[Record extracts Boundary: Start]
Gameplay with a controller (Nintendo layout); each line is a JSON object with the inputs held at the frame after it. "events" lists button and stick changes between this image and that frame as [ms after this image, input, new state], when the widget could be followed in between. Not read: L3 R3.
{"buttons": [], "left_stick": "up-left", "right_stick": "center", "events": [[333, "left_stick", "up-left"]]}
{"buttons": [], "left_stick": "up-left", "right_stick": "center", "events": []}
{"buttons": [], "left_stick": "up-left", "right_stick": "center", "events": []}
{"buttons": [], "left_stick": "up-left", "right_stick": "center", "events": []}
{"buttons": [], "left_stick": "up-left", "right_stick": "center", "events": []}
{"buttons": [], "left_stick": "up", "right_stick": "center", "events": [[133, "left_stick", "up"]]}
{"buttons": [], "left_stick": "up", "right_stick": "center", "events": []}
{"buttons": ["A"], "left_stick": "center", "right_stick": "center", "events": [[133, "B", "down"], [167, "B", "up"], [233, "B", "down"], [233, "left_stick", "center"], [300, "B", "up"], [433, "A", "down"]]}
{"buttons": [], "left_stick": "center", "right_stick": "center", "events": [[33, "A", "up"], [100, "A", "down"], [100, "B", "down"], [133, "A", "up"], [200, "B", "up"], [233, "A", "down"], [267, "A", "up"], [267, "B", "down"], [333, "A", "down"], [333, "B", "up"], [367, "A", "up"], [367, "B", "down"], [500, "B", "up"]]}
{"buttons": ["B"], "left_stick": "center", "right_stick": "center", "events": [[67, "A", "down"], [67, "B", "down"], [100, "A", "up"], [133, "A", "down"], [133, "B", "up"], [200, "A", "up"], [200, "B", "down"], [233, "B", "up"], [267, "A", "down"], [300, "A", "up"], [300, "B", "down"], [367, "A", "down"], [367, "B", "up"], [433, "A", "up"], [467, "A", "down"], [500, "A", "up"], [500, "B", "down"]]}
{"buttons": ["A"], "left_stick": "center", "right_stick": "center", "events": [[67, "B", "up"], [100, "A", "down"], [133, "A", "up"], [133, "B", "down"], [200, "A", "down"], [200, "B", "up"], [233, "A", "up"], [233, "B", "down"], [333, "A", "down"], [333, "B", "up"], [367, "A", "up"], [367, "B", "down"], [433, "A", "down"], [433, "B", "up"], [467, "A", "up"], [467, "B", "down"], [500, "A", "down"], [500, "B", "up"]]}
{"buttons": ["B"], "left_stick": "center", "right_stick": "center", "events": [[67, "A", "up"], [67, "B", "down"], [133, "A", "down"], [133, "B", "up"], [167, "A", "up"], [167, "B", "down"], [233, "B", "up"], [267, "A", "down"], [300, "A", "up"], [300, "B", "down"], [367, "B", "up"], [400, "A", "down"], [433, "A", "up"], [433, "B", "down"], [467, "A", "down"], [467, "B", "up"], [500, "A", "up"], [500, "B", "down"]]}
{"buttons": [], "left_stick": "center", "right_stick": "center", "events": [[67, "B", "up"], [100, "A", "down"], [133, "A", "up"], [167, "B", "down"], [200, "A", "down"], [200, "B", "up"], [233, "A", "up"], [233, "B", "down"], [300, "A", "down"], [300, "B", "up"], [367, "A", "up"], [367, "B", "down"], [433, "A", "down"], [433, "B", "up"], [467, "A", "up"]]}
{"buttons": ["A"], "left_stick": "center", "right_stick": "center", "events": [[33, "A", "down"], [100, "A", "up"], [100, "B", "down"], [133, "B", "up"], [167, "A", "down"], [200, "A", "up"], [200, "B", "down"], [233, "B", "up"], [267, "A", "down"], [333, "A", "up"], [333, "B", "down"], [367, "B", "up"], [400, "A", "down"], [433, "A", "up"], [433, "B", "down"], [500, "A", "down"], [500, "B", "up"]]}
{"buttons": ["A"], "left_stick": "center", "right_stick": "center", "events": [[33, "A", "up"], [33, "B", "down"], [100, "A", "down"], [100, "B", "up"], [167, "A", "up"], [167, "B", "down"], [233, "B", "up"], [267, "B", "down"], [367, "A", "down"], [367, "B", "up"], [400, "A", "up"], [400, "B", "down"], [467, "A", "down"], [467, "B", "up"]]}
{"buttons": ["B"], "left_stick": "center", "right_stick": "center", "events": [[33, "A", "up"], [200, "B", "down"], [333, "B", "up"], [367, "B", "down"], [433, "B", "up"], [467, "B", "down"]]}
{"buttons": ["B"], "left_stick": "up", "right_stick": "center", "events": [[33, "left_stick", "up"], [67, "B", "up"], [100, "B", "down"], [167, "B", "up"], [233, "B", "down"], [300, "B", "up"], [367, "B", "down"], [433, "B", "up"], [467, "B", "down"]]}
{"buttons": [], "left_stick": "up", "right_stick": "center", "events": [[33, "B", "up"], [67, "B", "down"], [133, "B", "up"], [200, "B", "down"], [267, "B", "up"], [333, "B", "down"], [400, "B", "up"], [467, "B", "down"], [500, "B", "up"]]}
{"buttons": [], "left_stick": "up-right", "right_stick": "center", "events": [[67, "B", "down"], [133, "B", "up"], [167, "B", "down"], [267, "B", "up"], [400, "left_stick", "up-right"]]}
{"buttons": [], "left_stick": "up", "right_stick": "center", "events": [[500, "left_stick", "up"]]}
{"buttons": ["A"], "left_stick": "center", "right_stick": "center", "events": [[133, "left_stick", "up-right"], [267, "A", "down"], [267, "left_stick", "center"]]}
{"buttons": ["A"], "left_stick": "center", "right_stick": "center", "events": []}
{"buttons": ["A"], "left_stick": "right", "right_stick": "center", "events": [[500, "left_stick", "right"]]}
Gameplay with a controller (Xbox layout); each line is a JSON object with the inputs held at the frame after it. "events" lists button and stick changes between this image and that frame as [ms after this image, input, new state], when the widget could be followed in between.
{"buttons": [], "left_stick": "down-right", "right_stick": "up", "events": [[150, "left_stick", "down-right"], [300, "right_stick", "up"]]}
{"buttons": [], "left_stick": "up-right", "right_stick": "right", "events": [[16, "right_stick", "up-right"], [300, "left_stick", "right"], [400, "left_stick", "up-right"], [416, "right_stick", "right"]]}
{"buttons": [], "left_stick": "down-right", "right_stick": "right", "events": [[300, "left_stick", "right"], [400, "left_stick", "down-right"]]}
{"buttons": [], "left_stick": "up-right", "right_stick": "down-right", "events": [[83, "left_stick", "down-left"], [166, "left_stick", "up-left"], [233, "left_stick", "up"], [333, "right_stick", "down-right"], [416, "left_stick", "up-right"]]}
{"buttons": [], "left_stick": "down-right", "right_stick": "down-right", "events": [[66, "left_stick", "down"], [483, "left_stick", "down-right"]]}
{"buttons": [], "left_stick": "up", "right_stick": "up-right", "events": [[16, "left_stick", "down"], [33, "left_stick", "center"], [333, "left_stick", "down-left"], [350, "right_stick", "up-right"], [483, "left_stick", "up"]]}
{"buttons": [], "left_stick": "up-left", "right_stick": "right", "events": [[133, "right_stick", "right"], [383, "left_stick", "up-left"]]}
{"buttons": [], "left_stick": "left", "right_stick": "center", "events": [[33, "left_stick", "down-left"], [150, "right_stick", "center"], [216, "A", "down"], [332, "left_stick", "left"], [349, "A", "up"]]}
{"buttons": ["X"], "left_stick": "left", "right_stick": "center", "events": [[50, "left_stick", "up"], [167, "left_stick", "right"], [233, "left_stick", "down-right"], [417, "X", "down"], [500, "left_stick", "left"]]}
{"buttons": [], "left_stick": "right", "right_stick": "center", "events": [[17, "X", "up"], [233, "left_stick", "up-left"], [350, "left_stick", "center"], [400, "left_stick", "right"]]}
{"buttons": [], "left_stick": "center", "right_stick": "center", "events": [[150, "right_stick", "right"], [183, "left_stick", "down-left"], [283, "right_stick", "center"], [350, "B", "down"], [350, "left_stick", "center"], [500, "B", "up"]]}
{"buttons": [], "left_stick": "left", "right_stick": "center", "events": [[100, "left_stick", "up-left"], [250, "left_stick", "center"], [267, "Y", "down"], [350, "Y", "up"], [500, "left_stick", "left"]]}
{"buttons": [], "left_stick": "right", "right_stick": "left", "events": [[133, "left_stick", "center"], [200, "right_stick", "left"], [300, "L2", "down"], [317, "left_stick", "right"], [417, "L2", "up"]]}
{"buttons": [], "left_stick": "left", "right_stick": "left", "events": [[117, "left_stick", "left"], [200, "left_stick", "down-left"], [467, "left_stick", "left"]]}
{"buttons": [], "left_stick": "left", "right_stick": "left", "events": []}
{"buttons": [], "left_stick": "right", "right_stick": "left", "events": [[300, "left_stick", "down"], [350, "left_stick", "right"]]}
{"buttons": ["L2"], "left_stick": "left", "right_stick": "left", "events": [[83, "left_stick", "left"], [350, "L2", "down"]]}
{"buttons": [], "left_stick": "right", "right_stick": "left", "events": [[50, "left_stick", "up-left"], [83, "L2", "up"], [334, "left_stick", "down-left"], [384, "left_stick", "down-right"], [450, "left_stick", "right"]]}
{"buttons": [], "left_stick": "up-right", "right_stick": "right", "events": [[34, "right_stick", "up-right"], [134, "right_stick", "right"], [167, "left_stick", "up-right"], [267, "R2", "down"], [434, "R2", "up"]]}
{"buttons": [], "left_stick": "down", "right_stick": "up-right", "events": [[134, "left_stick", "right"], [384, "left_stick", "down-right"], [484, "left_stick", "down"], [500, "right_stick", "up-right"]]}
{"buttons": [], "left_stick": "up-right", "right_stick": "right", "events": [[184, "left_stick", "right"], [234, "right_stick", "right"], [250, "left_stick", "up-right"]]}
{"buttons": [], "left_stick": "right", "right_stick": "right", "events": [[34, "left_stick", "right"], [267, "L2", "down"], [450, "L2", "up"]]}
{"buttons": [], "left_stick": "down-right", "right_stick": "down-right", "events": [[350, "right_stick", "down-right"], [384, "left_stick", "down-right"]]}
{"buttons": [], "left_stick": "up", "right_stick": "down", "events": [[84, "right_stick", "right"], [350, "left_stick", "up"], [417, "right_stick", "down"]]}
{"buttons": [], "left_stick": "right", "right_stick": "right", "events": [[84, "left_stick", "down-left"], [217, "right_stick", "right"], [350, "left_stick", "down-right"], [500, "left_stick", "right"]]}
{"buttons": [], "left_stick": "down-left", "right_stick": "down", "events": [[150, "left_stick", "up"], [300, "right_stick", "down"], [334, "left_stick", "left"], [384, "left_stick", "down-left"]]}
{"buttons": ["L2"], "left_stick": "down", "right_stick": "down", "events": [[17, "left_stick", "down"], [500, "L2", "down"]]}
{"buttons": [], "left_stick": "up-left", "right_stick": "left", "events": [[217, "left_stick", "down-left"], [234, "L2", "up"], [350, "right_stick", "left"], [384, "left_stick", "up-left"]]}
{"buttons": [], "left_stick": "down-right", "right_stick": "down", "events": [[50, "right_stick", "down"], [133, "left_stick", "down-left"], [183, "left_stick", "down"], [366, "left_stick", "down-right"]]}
[Record extracts Boundary: End]
Work instructions
Say how many lines of the material contain the word "could". Add nothing to the number.

Result of this task
2